## TASK GOAL
Pick out each line in these entries that contains the string "tail".
= = =
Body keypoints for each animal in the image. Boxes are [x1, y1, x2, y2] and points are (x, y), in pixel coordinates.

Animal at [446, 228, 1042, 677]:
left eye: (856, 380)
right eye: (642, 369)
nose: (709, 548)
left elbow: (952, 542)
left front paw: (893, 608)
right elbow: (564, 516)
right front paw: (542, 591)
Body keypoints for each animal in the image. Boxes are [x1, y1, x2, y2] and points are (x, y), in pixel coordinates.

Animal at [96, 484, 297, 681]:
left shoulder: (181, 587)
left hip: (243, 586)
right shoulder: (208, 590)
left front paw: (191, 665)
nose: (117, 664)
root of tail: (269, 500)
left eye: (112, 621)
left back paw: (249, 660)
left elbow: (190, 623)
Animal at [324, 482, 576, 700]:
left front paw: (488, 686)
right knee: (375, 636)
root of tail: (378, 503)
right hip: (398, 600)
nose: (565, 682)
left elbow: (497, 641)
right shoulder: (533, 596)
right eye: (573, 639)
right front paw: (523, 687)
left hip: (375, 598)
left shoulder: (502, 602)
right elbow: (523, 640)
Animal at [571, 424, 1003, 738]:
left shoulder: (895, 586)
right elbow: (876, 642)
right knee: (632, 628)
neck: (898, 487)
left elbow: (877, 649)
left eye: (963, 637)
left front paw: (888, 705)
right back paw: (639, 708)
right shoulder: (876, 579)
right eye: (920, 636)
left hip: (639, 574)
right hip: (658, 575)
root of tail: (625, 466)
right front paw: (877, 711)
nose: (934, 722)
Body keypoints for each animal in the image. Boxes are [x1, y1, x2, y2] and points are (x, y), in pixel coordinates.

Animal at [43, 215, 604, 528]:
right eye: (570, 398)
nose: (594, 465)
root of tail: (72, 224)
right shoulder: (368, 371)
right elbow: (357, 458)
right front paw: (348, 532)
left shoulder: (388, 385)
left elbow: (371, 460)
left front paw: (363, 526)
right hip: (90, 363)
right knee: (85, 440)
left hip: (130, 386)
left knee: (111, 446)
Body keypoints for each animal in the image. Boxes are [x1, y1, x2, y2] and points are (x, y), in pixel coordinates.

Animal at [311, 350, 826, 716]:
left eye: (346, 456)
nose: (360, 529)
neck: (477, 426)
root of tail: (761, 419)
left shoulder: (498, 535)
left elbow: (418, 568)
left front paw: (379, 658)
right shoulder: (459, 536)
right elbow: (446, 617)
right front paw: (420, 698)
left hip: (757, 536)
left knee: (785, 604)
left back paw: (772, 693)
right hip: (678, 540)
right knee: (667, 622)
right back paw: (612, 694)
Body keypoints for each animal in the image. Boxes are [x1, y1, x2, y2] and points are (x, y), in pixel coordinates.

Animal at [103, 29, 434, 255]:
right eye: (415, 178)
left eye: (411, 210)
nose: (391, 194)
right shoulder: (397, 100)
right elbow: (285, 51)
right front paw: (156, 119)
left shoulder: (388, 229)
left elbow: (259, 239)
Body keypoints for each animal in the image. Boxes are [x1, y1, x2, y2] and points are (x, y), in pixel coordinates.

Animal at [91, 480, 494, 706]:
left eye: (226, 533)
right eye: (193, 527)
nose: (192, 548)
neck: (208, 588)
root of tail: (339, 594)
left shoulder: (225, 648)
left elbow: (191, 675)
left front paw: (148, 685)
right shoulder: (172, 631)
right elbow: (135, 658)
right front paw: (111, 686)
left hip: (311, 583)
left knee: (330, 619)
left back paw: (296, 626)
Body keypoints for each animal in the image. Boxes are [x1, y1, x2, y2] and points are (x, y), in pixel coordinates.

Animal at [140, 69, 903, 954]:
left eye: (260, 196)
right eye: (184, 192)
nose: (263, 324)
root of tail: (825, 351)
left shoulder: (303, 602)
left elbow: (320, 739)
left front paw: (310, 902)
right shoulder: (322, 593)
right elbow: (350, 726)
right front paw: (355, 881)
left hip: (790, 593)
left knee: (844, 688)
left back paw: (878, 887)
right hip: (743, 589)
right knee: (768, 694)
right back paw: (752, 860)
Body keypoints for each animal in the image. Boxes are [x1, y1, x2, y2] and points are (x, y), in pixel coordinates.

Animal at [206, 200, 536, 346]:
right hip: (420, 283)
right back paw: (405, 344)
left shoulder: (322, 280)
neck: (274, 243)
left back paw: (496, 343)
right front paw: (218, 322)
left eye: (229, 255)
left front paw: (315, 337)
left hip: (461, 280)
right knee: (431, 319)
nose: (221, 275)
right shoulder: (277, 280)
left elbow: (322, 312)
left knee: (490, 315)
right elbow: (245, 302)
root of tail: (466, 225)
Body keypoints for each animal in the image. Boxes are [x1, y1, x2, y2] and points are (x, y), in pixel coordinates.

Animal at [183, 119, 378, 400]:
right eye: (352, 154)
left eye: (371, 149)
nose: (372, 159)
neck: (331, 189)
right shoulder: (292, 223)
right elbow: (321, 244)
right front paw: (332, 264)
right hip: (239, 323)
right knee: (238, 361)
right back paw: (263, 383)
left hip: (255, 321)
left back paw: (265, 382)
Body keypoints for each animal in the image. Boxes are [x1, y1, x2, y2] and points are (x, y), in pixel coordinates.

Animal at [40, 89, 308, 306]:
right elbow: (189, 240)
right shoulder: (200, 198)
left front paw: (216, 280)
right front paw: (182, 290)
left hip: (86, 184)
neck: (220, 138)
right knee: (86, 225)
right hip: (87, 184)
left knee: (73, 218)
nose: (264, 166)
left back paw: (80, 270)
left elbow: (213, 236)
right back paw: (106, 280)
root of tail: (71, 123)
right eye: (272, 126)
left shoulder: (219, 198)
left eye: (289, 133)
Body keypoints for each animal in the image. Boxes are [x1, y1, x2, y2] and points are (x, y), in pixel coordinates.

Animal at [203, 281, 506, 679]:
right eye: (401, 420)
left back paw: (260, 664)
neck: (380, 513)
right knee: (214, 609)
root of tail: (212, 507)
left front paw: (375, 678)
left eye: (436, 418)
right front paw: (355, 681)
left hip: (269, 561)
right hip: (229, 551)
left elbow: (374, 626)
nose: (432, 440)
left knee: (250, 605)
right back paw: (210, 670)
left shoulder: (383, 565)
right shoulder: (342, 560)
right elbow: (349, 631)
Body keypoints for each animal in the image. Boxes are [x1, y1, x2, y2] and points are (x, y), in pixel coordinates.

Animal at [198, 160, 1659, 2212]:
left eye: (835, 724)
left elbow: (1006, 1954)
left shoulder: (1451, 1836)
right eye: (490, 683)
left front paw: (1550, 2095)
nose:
= = =
## RESPONSE FOR THIS EXERCISE
root of tail: (269, 500)
root of tail: (378, 503)
root of tail: (625, 466)
root of tail: (72, 224)
root of tail: (761, 419)
root of tail: (339, 594)
root of tail: (825, 351)
root of tail: (466, 225)
root of tail: (71, 123)
root of tail: (212, 507)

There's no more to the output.